Question: How does this pattern relate to Jean Ritchie's "bum ditty" and the Nashville shuffle?
Alan Jabbour: Fiddle Tunes from the Old Frontier. Video of a presentation in Washington, D.C. Jabbour talks about syncopation from 58:00 to 1:02:10.
"Irish, Scottish and Appalachian Fiddle Music: Talk and Demonstration." There is also a fascinating panel discussion on Appalachian, Irish and Scottish fiddle traditions in which he goes over some of the same territory with an Irish and a Scots fiddle player (he gets into his ideas on syncopation around 5-7 minutes).
Alan Lomax interviewed Jabbour for his Cultural Equity website.
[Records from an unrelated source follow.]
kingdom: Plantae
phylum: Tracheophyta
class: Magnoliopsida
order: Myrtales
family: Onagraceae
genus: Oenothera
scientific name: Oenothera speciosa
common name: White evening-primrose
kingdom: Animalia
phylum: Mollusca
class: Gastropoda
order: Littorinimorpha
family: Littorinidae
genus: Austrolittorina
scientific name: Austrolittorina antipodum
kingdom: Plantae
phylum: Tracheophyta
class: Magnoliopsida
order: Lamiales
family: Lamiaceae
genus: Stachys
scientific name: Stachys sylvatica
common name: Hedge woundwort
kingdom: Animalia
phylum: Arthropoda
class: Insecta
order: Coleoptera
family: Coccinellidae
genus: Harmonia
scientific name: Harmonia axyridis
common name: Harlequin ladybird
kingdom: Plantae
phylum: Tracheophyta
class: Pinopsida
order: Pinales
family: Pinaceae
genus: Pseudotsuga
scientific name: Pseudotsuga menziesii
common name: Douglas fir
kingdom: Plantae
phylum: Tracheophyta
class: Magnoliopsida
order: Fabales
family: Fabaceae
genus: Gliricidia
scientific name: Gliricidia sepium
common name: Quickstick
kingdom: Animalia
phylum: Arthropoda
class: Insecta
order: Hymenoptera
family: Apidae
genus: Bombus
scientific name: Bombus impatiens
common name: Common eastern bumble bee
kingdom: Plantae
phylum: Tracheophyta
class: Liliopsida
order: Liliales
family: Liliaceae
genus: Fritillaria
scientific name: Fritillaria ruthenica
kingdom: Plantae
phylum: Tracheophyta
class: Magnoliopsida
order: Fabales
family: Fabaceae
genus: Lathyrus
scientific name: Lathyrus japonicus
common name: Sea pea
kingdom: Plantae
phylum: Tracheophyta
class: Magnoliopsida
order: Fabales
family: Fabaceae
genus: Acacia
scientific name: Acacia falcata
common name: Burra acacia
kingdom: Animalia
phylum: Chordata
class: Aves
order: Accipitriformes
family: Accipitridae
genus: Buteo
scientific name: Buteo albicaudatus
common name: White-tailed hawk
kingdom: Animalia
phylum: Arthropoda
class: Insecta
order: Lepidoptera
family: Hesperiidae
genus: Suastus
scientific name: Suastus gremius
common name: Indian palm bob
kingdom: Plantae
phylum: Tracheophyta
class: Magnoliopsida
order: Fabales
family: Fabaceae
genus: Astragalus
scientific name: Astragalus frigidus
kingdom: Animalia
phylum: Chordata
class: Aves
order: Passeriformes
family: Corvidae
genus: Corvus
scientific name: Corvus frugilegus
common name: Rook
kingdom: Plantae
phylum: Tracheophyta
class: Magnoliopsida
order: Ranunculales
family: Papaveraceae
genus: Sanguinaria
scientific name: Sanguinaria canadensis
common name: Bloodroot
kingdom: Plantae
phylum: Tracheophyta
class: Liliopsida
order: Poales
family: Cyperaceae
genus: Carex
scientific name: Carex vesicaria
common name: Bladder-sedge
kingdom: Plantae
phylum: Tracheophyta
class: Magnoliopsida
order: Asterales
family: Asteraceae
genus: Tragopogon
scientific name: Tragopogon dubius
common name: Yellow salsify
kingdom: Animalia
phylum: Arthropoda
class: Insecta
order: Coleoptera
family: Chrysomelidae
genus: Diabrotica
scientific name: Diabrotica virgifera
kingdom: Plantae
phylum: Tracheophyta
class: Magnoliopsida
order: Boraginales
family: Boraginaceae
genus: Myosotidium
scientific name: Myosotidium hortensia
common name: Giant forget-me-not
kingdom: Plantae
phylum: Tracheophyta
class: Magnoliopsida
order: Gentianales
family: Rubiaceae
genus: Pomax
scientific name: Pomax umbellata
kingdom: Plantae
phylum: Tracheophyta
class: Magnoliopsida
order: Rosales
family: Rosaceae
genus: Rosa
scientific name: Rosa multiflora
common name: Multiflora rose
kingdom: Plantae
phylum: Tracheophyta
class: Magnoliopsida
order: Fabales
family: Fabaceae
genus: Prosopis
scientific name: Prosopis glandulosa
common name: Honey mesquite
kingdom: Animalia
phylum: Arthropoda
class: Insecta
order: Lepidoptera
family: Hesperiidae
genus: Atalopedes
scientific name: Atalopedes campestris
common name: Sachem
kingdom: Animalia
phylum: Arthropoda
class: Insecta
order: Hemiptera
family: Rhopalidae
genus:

Here are unedited program notes, including the passage quoted above (which I'll put in itals):
:: Description :: Conversation between Alan Lomax, Alan Jabbour, and others about American fiddle music and dance in Upper South :: Project :: American Patchwork :: Date Range :: 01-01-1987 to 12-31-1987 :: Particpants :: Lomax, Alan Jabbour, Alan :: Subjects :: Fiddle playing in the Upper South Fiddle playing, Anglo-American - African American contribution of shifting syncopation to Fiddle playing, Anglo-American, possible American Indian influences on Solo dancing - Amerindian influences on dance in Anglo-America and the Upper South Cajun music - American Indian influence in Scots Irish Culture in the American Upper South Fiddle playing, importance of bow in
From notes, this excerpt gets into the creolization bit, although once again Jabbour doesn't call it that:
Alan Jabbour on the uniformity of American fiddle music and its origin in the upper South. Developments in fiddle playing occurred in the English speaking world in the late eighteenth century make its fiddle styles cousins with a common ancestor. Bow is key element in fiddling. Change of direction after each note (can appear virtuosity when done extremely rapidly) versus grouping of notes on the same bow (requires more skill). Characteristic American bowing pattern: sixteenth-note grouping of two groups of three followed by two notes - produces shifting syncopation, occurs from Texas to Virginia, considered Appalachian but is used in both black and white fiddling and is African American contribution. Occurs sporadically in Irish fiddling, predominates in America. Possibility of Native American contribution. Melodies in older repertoires typically have two parts, high and low. ...[and so on w/ Jabbour's theory about the high course leading in Appalachian idiom (Cherokee?), etc. ...].